July 27, 2009

Ridgeview Dairy Farm in Argyle, New York

When I was growing up my parents and grandparents raised cows, chickens and pigs. They had longtime friends who lived in Argyle and also raised animals and did farming. We tended to spend a lot of time with them since they had the same interests. Often we would help them with a particular farming task and they would return the favor with whatever we needed done. When we drove to Argyle growing up, my father would roll all the windows down and proclaim that he LOVED the smell of cow manure and corn silage. All the while my sister and I gagged ~quite dramatically I might add. I was always the oldest of all my parent's friend's kids. And the Argyle friends' kids came along when I was 9. Their son was about 4 years old when they were in the thick of farming. That little boy LIVED and BREATHED anything farm related. Well, his father eventually got out of farming....he always had a "regular" job anyway and it just got to be too much. The couple ended up getting a divorce and needless to say we didn't see a whole lot of them. I get kind of emotional (yup, me..) when I see the kids...all grown up now...AND the son is a big time FARMER which is actually no surprise. He is undoubtedly living his lifelong dream of being a dairy farmer. For the past 3 years or so he had been renting a farm and running it himself.

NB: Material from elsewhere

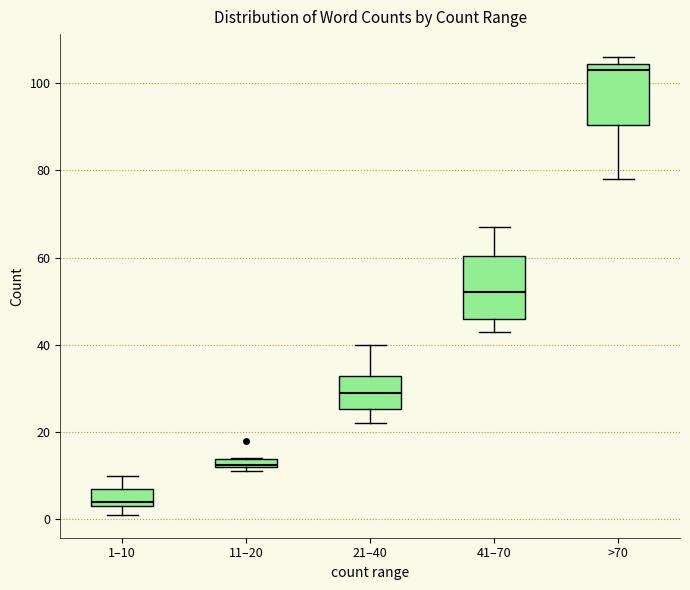

Where is the upper edge of the box for 21–40 on the y-axis? The values are not printed on the chart, so give them approximately, as read against the axis.

32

It was a dairy farm which he worked for the whole 3 years to turn over to Certified Organic. Then he decided that it was counterproductive for him to try to rent from someone else....so he bought his own 50 acre farm. Every time we would run into his mother we would tell her that we wanted to bring the kids over to see the animals and the working farm but never seemed to have (make) the time to follow through. So once again after seeing her last week (and not seeing my sister much at all due to the hectic baseball schedule) we bit the bullet and made the trip. It was better than any school field trip. The farmer and his girlfriend made time in their busy farming schedule to show us around and answer questions...and they didn't hesitate to let us know that they had to get back to their work...because chores need to be done before the 4:30pm milking time.
In this barn, 65 dairy cows are housed. I have to tell you specifically about the conditions these cows are cared for in. Although the barn is old, it has huge fans on the end that draw the hot air out and provide circulation of air. There was a cool breeze throughout the stalls where the cows are hooked with a chain but loosely and such that they can lay down if they want or stand up. They had good looking fresh hay in front of them and the blue buckets in front of them are filled fresh every 10 minutes by a built in water spicket. The cows had plenty of room between them. They don't go to a milking parlor, they are milked right in their own area. To music. The barn had a sound system piped throughout. Hearing top 40 music in the barn actually made it seem like a cool place to work. Although it must have been potent in there because even I could smell it.

The several contraptions that hook to their utters are also hooked to the steel lines that run from the stall over head to the big milk tank where secure bio protocols are in use. I think that means clean? The farmer moves down the line of 65 cows milking each of them individually.
The farmer (Dan) said they get 7,000 gallons of milk every other day. A refrigerated truck comes to take the milk. He used to supply to Stewart's but he said they don't pay the farmer what he deserves, so he sells his milk to a co-op. He is working on getting his current farm switched to organic and said that he will get 3 times more money for the organic milk that will be produced.

Other than the dairy cows, they had one horse, 4 pet goats, 2 dogs, 15-20 heifers (one year old cows) and banty chickens and some baby chicks.

The baby calves stole the show for the kids. This little guy below licked and tried to suckle on my littlest nieces fingers. Needless to say we are going to HAVE to go back. Reagan was surely impressed by the vastness of owning the land and THAT MANY cows and other animals. I think it made an impression on her that he SELLS milk to the stores and that our milk ORIGINATES right there. She was actually a little grossed out by that, but we explained the homogenization process and she was better. I was mindful during the visit of the respect we must give these hardworking beyond explanation people that do what they do for our food supply. How ridiculous that someone would consider heaping more tax on a farmer.....
Reagan asked on the way home if he is rich. My sister and I almost in unison answered..."If you call doing what you love rich..then he certainly is.


Allison said...

great post - you beat me to it. I've got mine all written, I just have to set aside a couple hours to get the pictures uploaded from my slow computer. It was a fun day, I look forward to us doing it again - lets hope Kyle sleeps in the car next time!

Jennifer W said...

Hey! ;-) They don't pay ANYONE what they are worth.

The Candle Wine Project said...

I think you miss understood how much milk they produce. Milk is measured in pounds, not gallons, when it comes to the farmer. Farmer Dan was probably thinking in pounds when he told you 7,000 every other day, which is about 800 gallons. We had 60 cows, and that's how much we produced every other day.